I'm not interested in snuff, violence, etc. I'm interested in story telling. I've even learned some interesting stuff from Ed Wood. He's not as awful as people think, writing wise. His thinking and storytelling were interesting. I loved "Glen or Glenda" and am now trying to wade through "Bride of the Monster," which has some decent writing in it.

There's a film called "Matinee" with John Goodman. He's bringing a B horror film to a theater in the Florida Keys. It's called "Mant," about a mutated man/ant, product of nuclear radiation. Problem is, he's doing it just as the local sailors are on stand by from the Cuban Missile Crisis. It's a great discussion of nukes, the effects of Cold War propaganda on civilians, etc. But it's VERY funny and VERY scary, but not for horror reasons. It doesn't preach at all and it's really entertaining.

I first watched James Whale's Frankenstein with a new eye after Vito Russo's book Celluloid Closet, which taught me how to really look at movies. I've never been to film school, you see. I began to see all kinds of interesting stuff in Frankenstein: subversive ideas, sexualities, abstract art, metaphors, etc.

So, I'm learning how to write my story by watching other story tellers of unusual tales.

ALSO: It is very gratifying to me that I am unliving some childhood trauma. I was TERRIFIED, as a child, by the film, Them, which was the original, nuclear mutant ant film (and filmed in places I frequented, like Joshua Tree and the Los Angeles River).

That's why I rewatched The Exorcist today. I'm thinking of revisiting other films onto which I'd projected the terror of my childhood, as well.

I'm still flirting with Lugosi's Dracula, by sneaking up on it with those bad Ed Wood movies. I've developed a genuine affection for Lugosi as a result, but still can't bring myself to watch Dracula.

Dracula symbolizes the late night visits to my bed by my parents, you see. I'll get there, just not yet.

But I could hug Lugosi now; back then, I can't tell you how frightened I was of him, or anybody with an accent like his. Our neighbors were Czech, and I was convinced he'd jump the fence with a knife in his mouth and kill us all in our sleep (effects of Cold War stuff here).

I do not remember most of my childhood. Dracula may bring some stuff back, given how resistant I am to viewing it.

But, I made it through The Exorcist today without any traumatic memory associations, so maybe it's time.

Seeing Lugosi now, knowing how painful, lonely and frightened his life was in addiction, I feel myself want to cry. I learned this from the movie, Ed WOod, and then looked Lugosi up. He was a sad old man, desperate and broke, with no other talent besides being the bogey man. sigh.

See, a lot of stuff gets classified as horror just because nobody really knows what else to do with it. It's the weird independent films, the real artists, the backwater messages and ideas.

What passes for horror these days is just pathetic. Some of this older stuff, the foreign stuff, the low budget stuff, though, is really interesting.

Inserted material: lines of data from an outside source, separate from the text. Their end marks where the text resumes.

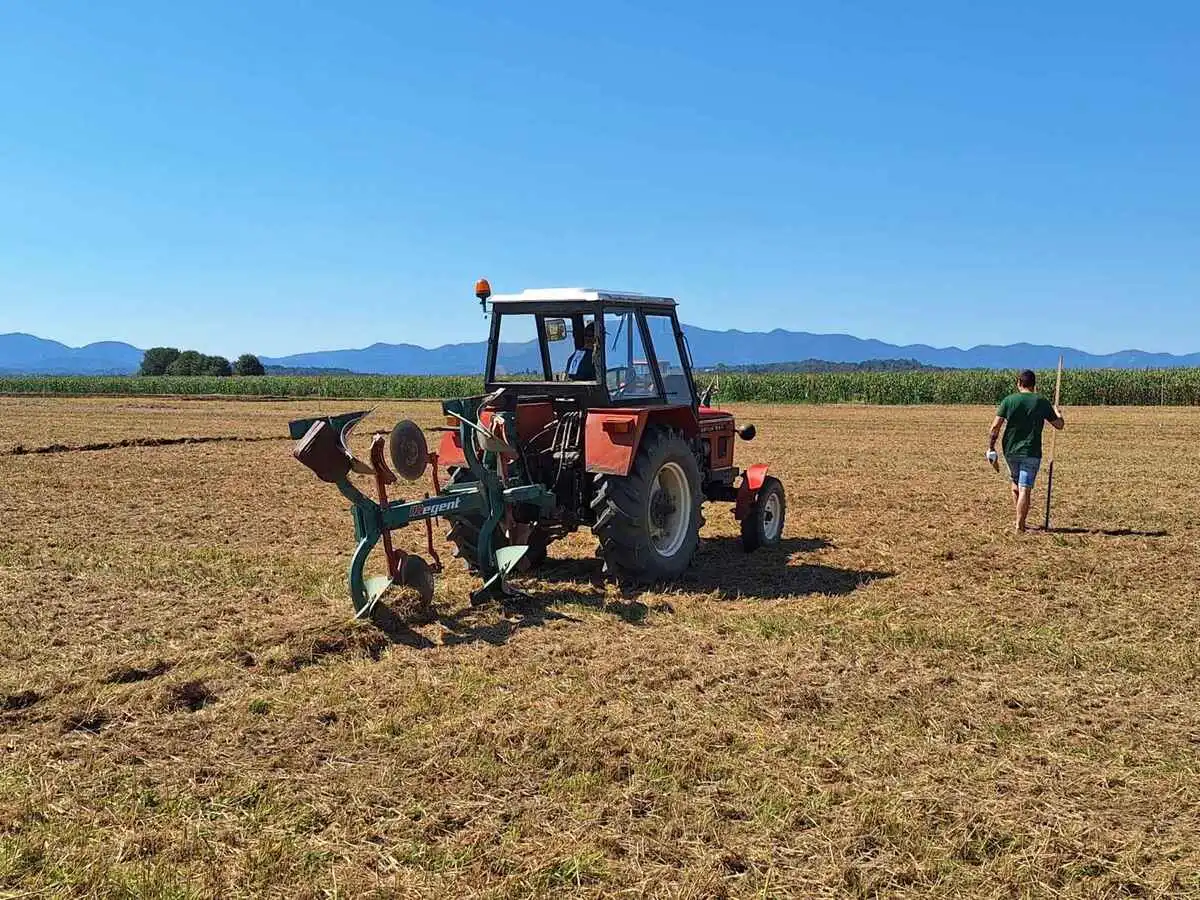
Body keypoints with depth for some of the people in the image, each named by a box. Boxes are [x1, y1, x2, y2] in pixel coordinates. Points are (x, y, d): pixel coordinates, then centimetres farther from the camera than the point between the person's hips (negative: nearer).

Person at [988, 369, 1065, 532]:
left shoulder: (1008, 400, -1)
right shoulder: (1042, 402, -1)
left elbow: (995, 427, -7)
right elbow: (1059, 425, 8)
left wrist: (991, 450, -2)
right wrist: (1058, 413, 30)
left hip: (1010, 451, 2)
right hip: (1031, 453, -2)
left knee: (1016, 484, 21)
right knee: (1025, 489, -3)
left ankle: (1019, 520, 26)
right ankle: (1019, 526, -5)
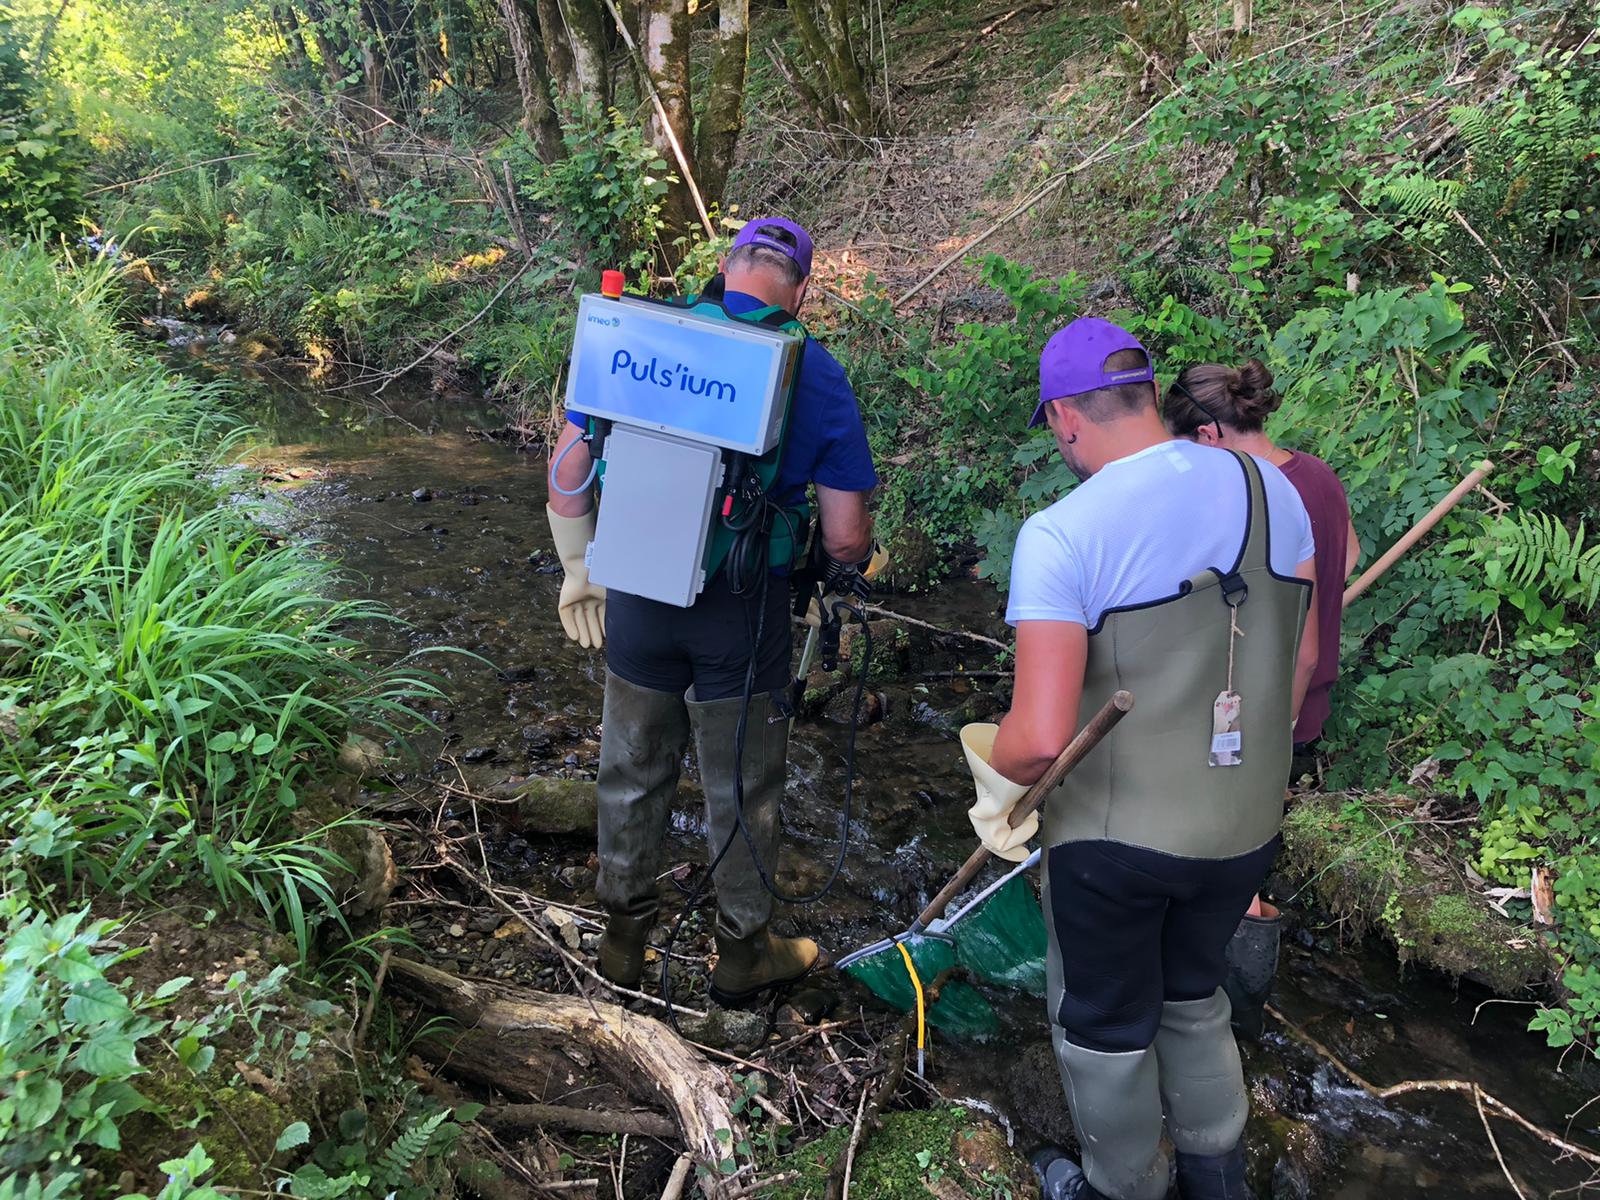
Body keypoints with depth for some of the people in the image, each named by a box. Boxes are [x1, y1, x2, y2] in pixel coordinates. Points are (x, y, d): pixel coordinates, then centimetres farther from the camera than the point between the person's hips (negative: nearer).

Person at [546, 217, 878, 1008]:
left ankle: (624, 939, 39)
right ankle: (742, 956, 35)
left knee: (633, 773, 21)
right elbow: (846, 536, -9)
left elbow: (567, 476, 1)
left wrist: (579, 571, 15)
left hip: (638, 597, 2)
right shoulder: (818, 377, -8)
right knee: (743, 791, 16)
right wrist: (841, 570, 15)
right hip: (743, 615, -2)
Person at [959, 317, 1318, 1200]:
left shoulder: (1060, 533, -23)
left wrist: (998, 775, -6)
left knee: (1105, 1030, 21)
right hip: (1246, 827, 6)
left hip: (1114, 834, -5)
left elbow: (1041, 737, -28)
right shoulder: (1269, 487, -4)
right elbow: (1303, 655, 7)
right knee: (1193, 997, 30)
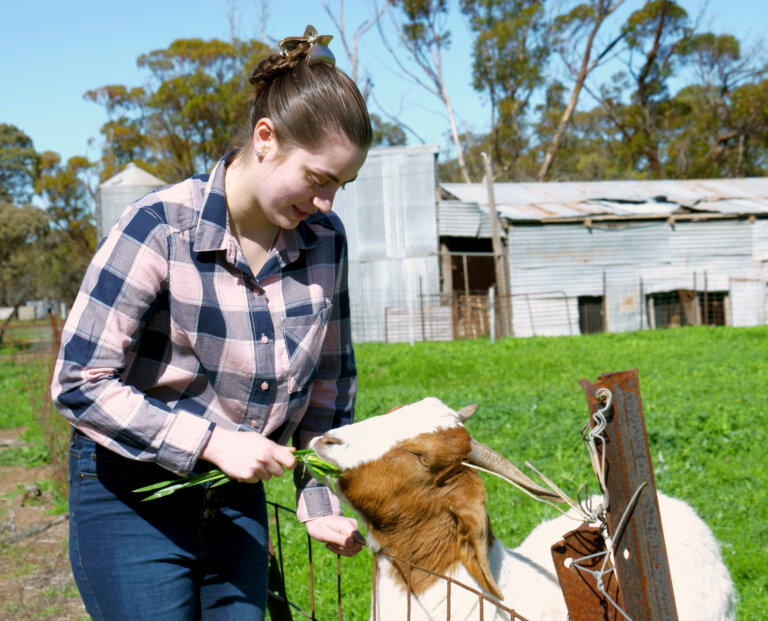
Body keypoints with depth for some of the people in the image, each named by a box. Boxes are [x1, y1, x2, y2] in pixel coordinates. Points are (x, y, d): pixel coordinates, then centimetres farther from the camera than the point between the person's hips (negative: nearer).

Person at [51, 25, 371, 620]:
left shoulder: (325, 239, -5)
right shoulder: (159, 228, -20)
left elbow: (331, 378, 6)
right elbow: (80, 383, -19)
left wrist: (323, 500, 1)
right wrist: (212, 442, -24)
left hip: (236, 494, 5)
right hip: (131, 490, -4)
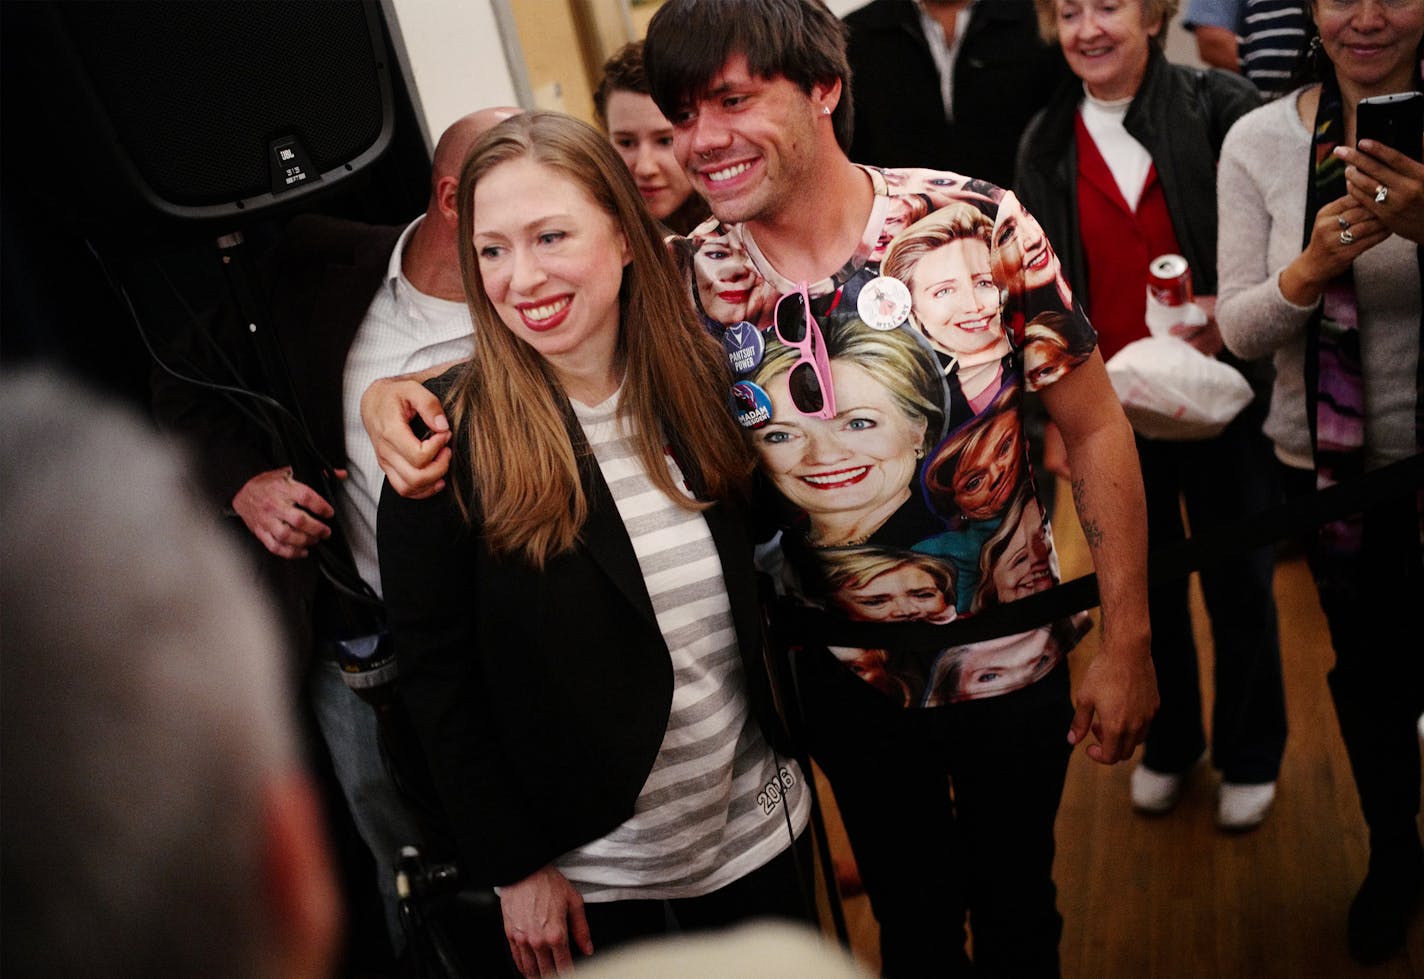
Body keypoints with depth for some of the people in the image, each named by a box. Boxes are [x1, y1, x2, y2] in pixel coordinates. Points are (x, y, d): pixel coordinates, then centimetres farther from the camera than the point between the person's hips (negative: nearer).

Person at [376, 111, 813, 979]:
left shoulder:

There's a film called Horror In The Wind. A drug gets accidentally released on the population. It was SUPPOSED to keep people pacified. It was an experiment of the theocratic government of the USA, under President Pat Roberston. But something goes horribly wrong. Instead of making people passive, it just reverses sexual orientation: all straights are now Queer and Queers heterosexual. The CONVERSATIONS about this are PRECIOUS. It's a TERRIBLE movie, but it should be a cult classic. I call it the Attack of the Killer Tomatoes for Queer Nation. It's a lot of fun. That is categorized as a horror movie!